The State Bank of India stock has been beaten down by nearly Rs 300 during the past few days, following the announcement of its fourth quarter results. The 99 per cent drop in profits, the increase in non-performing assets, higher provisioning and the fall in net interest margins have disappointed the market. Although the scale of drop may have been a bit steep, it must be recognised as a one-off occurrence, driven by the new management's desire to sweep the books clean at the start of its tenure. This phenomenon is not new — either to SBI or to other public sector banks. The ‘new chairman syndrome' has often resulted in skeletons tumbling out of cupboards. Private banks have been spared this agony because their honchos tend to have longer tenures, they are more accountable and are truly board-governed.

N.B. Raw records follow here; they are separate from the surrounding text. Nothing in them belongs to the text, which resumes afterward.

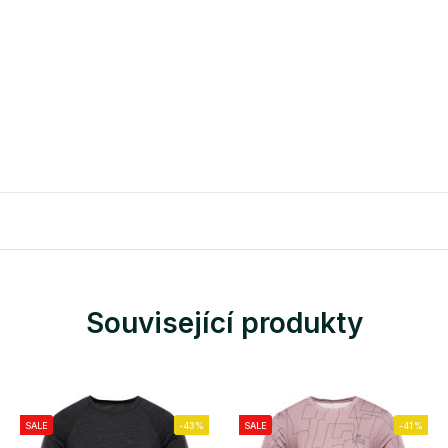
Související produkty
SALE
-43%
SALE
-41%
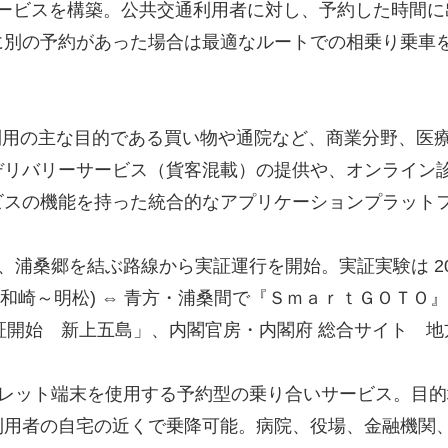
ィサービスを構築。公共交通利用者に対し、予約した時間
に別の予約があった場合は最適なルートでの相乗り乗車
利用の主な目的である買い物や通院など、商業分野、医
デリバリーサービス（貨客混載）の提供や、オンライン
ビスの機能を持った統合的なアプリケーションプラット
と青方、浦桑郷を結ぶ路線から実証運行を開始。実証実験は 202
和崎～明松) ⇔ 青方・浦桑間で『ＳｍａｒｔＧＯＴＯ』の運
に実証開始 新上五島」、内閣官房・内閣府 総合サイト 
、タブレット端末を使用する予約型の乗り合いサービス。
利用者の自宅の近くで乗降可能。病院、役場、金融機関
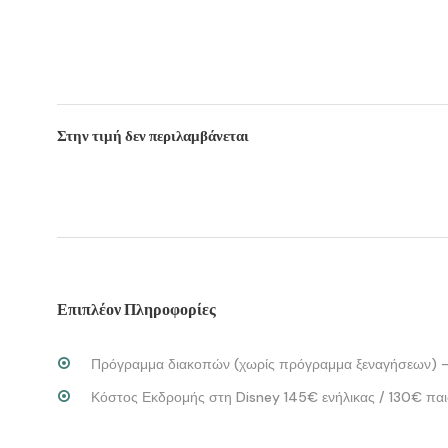
Στην τιμή δεν περιλαμβάνεται
Επιπλέον Πληροφορίες
Πρόγραμμα διακοπών (χωρίς πρόγραμμα ξεναγήσεων) -8
Κόστος Εκδρομής στη Disney 145€ ενήλικας / 130€ παιδ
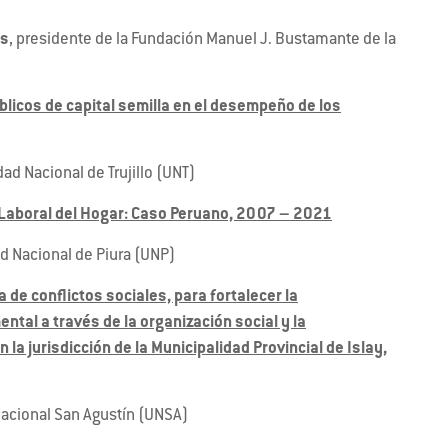
es
, presidente de la Fundación Manuel J. Bustamante de la
blicos de capital semilla en el desempeño de los
ad Nacional de Trujillo (UNT)
 Laboral del Hogar: Caso Peruano, 2007 – 2021
d Nacional de Piura (UNP)
 de conflictos sociales, para fortalecer la
ntal a través de la organización social y la
n la jurisdicción de la Municipalidad Provincial de Islay,
acional San Agustín (UNSA)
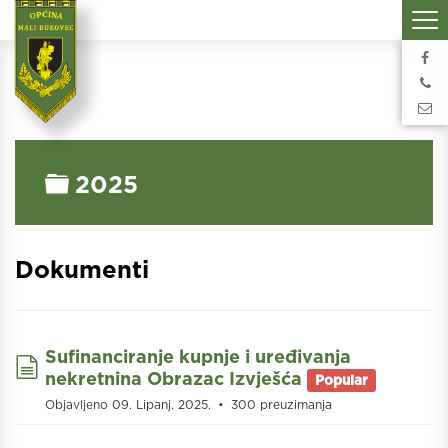
Folder
2025
Dokumenti
Sufinanciranje kupnje i uređivanja
document
nekretnina Obrazac Izvješća
Popular
Objavljeno 09. Lipanj. 2025.
300 preuzimanja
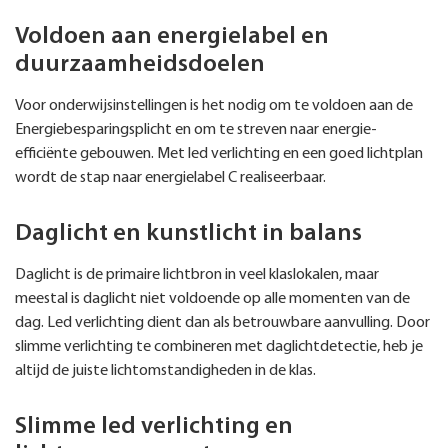
Voldoen aan energielabel en
duurzaamheidsdoelen
Voor onderwijsinstellingen is het nodig om te voldoen aan de
Energiebesparingsplicht en om te streven naar energie-
efficiënte gebouwen. Met led verlichting en een goed lichtplan
wordt de stap naar energielabel C realiseerbaar.
Daglicht en kunstlicht in balans
Daglicht is de primaire lichtbron in veel klaslokalen, maar
meestal is daglicht niet voldoende op alle momenten van de
dag. Led verlichting dient dan als betrouwbare aanvulling. Door
slimme verlichting te combineren met daglichtdetectie, heb je
altijd de juiste lichtomstandigheden in de klas.
Slimme led verlichting en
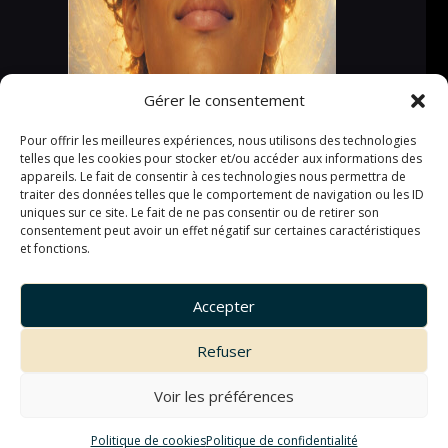
Gérer le consentement
Pour offrir les meilleures expériences, nous utilisons des technologies
telles que les cookies pour stocker et/ou accéder aux informations des
appareils. Le fait de consentir à ces technologies nous permettra de
traiter des données telles que le comportement de navigation ou les ID
uniques sur ce site. Le fait de ne pas consentir ou de retirer son
consentement peut avoir un effet négatif sur certaines caractéristiques
et fonctions.
Accepter
Refuser
Voir les préférences
Politique de cookies
Politique de confidentialité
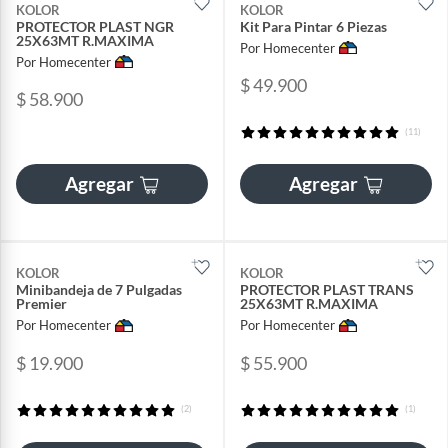
KOLOR
KOLOR
PROTECTOR PLAST NGR
Kit Para Pintar 6 Piezas
25X63MT R.MAXIMA
Por Homecenter
Por Homecenter
$ 49.900
$ 58.900
(11)
Agregar
Agregar
KOLOR
KOLOR
Minibandeja de 7 Pulgadas
PROTECTOR PLAST TRANS
Premier
25X63MT R.MAXIMA
Por Homecenter
Por Homecenter
$ 19.900
$ 55.900
(2)
(1)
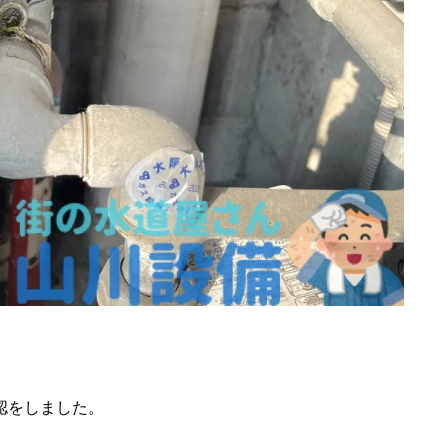
認をしました。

Although the SBI results are disappointing, it would seem the market's general pessimism is a bit overdone. For, there can be little doubt that the clean-up of books is welcome — even if it tends to show up predecessors in less than favourable light. Certainly, investors, institutions and other stakeholders, such as the regulator and the government, should have no cause for complaint if the process is transparent and appropriate disclosures are made. If the bank is willing to absorb its losses and shortfalls (unfunded pension/gratuity) at one go, that ought to be commended as a prudent step. In fact, SBI's decision to make up the shortfall in the pension account by transferring Rs 7,927 crore from its reserves is a measure that should be emulated by other banks too. This will leave banks free to worry only about each year's pension contribution from here on and no heavy provisioning cover will weigh down profits for the next few years.
Banks will need every bit of this cushion, given that the next two years may be difficult. Economic growth is expected to slow down as high inflation forces monetary tightening. This will mean a slowdown in loan growth, a possible rise in non-performing loans and higher provisioning for the whole banking sector. Even when growth was high, SBI's non-performing assets doubled in the last three years. Now it must brace up to pay the price for the excesses of a previous period. That's where counter-cyclical buffers come into play — and that's why the market must welcome a slightly tougher approach to provisioning — (whether for non-performing assets or for other liabilities), by the bank. It is also the reason why capital-raising plans will be of crucial importance. The bank is due to raise about Rs 20,000 crore and the management has expressed its confidence in securing the necessary contribution from the government (which holds 59.40 per cent of its equity), sooner than later.